> _CHALLENGE_
Rewrite all of the rows below with "shown above" replaced by "in the picture" and everything else unchanged. Leave the pictures out.

┌──

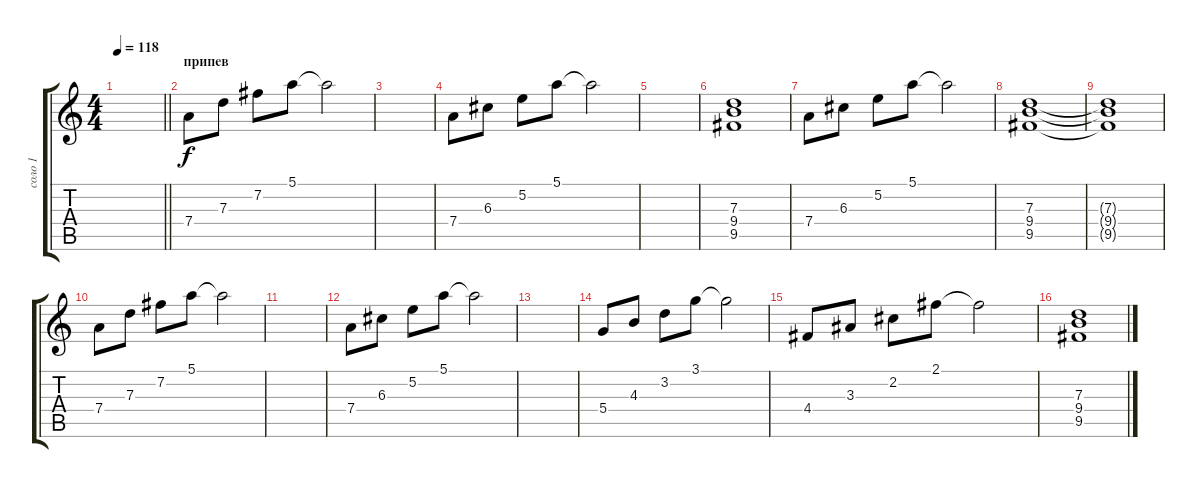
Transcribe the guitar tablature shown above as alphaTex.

\track ("соло 1" "соло 1") {instrument overdrivenguitar}
\staff {score tabs}
\tuning (E4 B3 G3 D3 A2 E2) {hide}
\ts (4 4)
\tempo 118
\clef g2
\barLineRight lightlight
\ks c
|
\section ("" "припев")
7.4.8 7.3.8 7.2.8 5.1.8 5.1{t}.2 |
|
7.4.8 6.3.8 5.2.8 5.1.8 5.1{t}.2 |
|
(7.3 9.4 9.5).1 |
7.4.8 6.3.8 5.2.8 5.1.8 5.1{t}.2 |
(7.3 9.4 9.5).1 |
(7.3{t} 9.4{t} 9.5{t}).1 |
7.4.8 7.3.8 7.2.8 5.1.8 5.1{t}.2 |
|
7.4.8 6.3.8 5.2.8 5.1.8 5.1{t}.2 |
|
5.4.8 4.3.8 3.2.8 3.1.8 3.1{t}.2 |
4.4.8 3.3.8 2.2.8 2.1.8 2.1{t}.2 |
(7.3 9.4 9.5).1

└──

> _TASK RESPONSE_
Transcribe the guitar tablature in the picture as alphaTex.

\track ("соло 1" "соло 1") {instrument overdrivenguitar}
\staff {score tabs}
\tuning (E4 B3 G3 D3 A2 E2) {hide}
\ts (4 4)
\tempo 118
\clef g2
\barLineRight lightlight
\ks c
|
\section ("" "припев")
7.4.8 7.3.8 7.2.8 5.1.8 5.1{t}.2 |
|
7.4.8 6.3.8 5.2.8 5.1.8 5.1{t}.2 |
|
(7.3 9.4 9.5).1 |
7.4.8 6.3.8 5.2.8 5.1.8 5.1{t}.2 |
(7.3 9.4 9.5).1 |
(7.3{t} 9.4{t} 9.5{t}).1 |
7.4.8 7.3.8 7.2.8 5.1.8 5.1{t}.2 |
|
7.4.8 6.3.8 5.2.8 5.1.8 5.1{t}.2 |
|
5.4.8 4.3.8 3.2.8 3.1.8 3.1{t}.2 |
4.4.8 3.3.8 2.2.8 2.1.8 2.1{t}.2 |
(7.3 9.4 9.5).1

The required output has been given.